[Haskell-cafe] What do you call Applicative Functor Morphism?

[wren ng thornton]

On 11/6/10 2:09 AM, Sebastian Fischer wrote:
> Hello,
>
> I'm curious and go a bit off topic triggered by your statement:
>
> On Nov 6, 2010, at 12:49 PM, roconnor at theorem.ca wrote:
>
>> An applicative functor morphism is a polymorphic function,
>> eta : forall a. A1 a -> A2 a between two applicative functors A1 and
>> A2 that preserve pure and <*>
>
> I recently wondered: why "morphism" and not "homomorphism"?

Indeed, for the present example I'd call eta an applicative-functor 
homomorphism[1].

The use of "morphism" in category theory originated as a shortening of 
"homomorphism"[2], though there is a semantic difference between them as 
the two terms are used today.

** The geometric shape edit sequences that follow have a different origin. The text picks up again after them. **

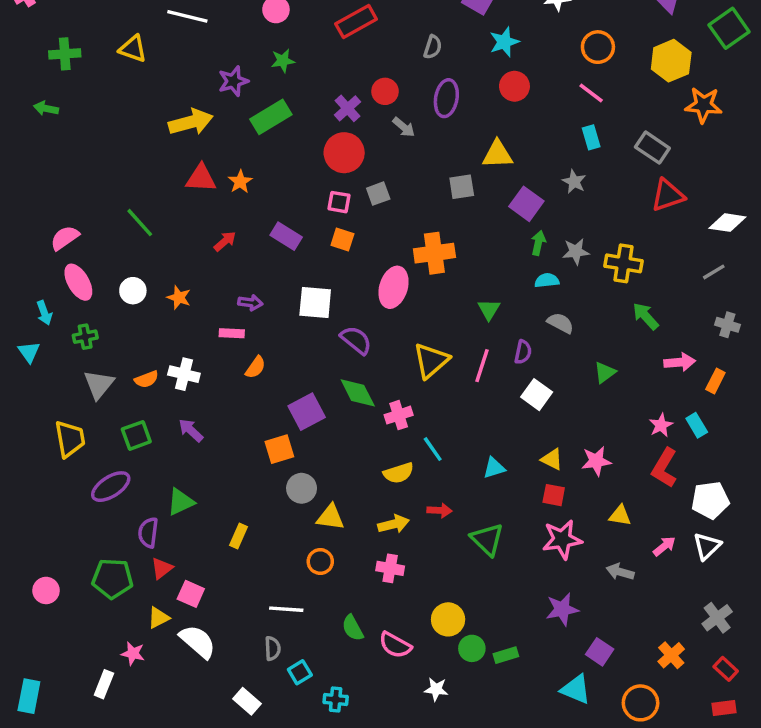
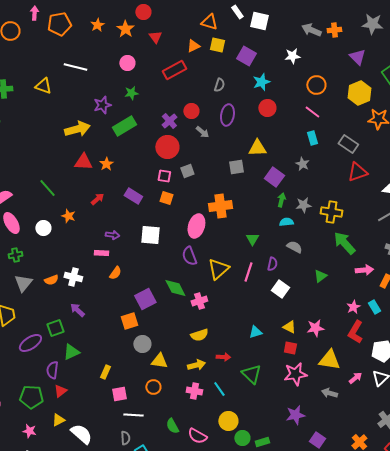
orange star: (179, 297) -> (68, 216), moved
green arrow: (646, 316) -> (344, 243), size x1.4
purple semicircle: (356, 340) -> (189, 256), moved, turned -150
green square: (136, 435) -> (55, 328), moved
cyan line: (433, 449) -> (219, 389), moved
yellow triangle: (620, 516) -> (329, 360), size x1.6
pink square: (191, 594) -> (119, 394), moved, turned -35
pink star: (133, 654) -> (29, 431), moved

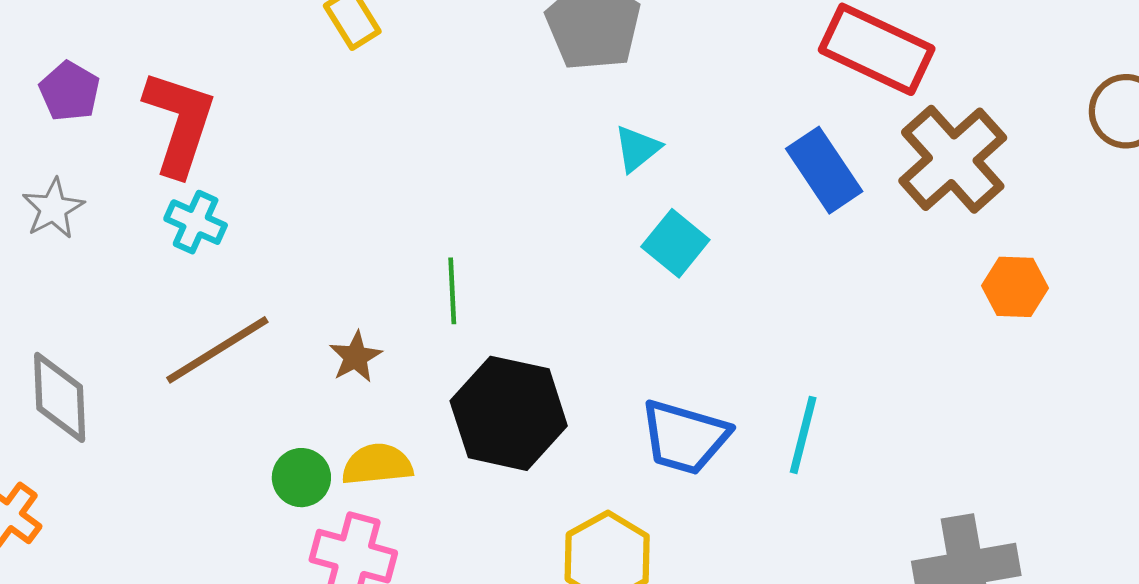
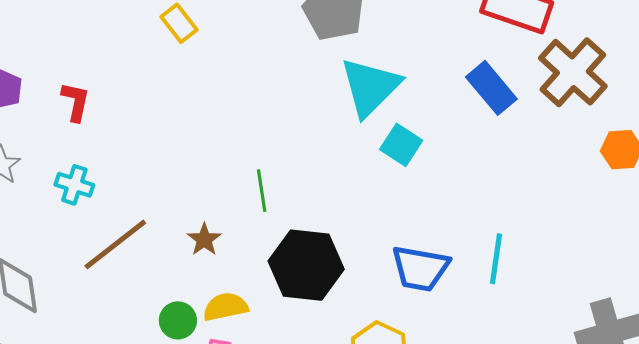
red L-shape: (180, 123) -> (76, 102), size x0.6
cyan triangle: (637, 149) -> (370, 87), size x2.0
cyan cross: (196, 222) -> (74, 185), moved

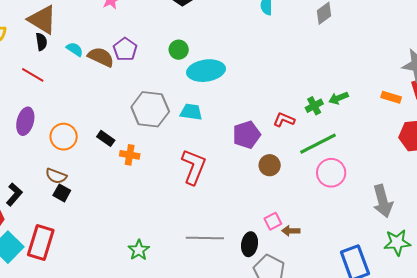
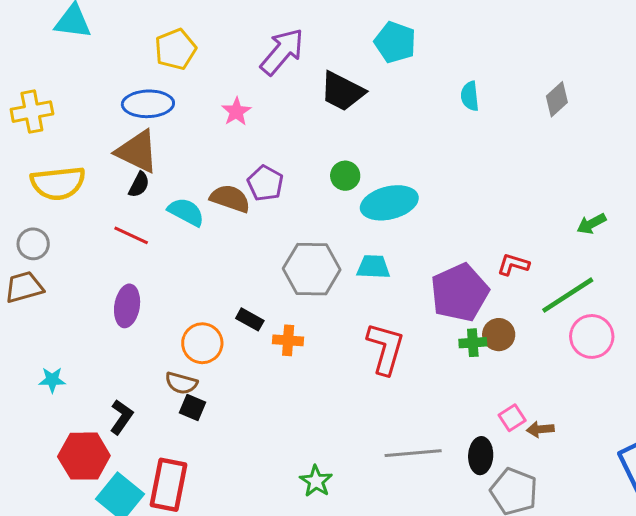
black semicircle: (41, 42) -> (139, 185), turned 42
cyan semicircle: (75, 49) -> (186, 212), moved, size x1.4
green cross: (314, 106) -> (473, 343), moved, turned 30
purple pentagon: (247, 135) -> (460, 293), size x1.4
orange circle: (64, 137) -> (202, 343), moved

A morphism is an arrow in any particular 
category. What it takes to be morphism in category, C, depends on which 
category C happens to be. It turns out that many of the algebraic 
constructs studied outside of category theory form categories where the 
objects are particular constructs (e.g., specific rings, groups,...) and 
the morphisms are the appropriate homomorphisms (e.g., ring 
homomorphisms, group homomorphisms,...). Thus, the term "homomorphism" 
has to do with particular kinds of structure preserving transformations 
that are discussed in the underlying theories, whereas "morphism" is a 
general term in category theory used as a metatheory.


[1] Assuming the context presented in the original email. In other 
contexts I may refer to eta as an Applicative morphism (i.e., a morphism 
in the category whose objects are Applicative instances) or as an 
Applicative transformation (i.e., a natural transformation between 
Applicative instances viewed as functors).

[2] Whence the use of "Hom(A,B)" to refer to the collection of morphisms 
from A to B, and related terms like "hom-set" and "hom-functor".

-- 
Live well,
~wren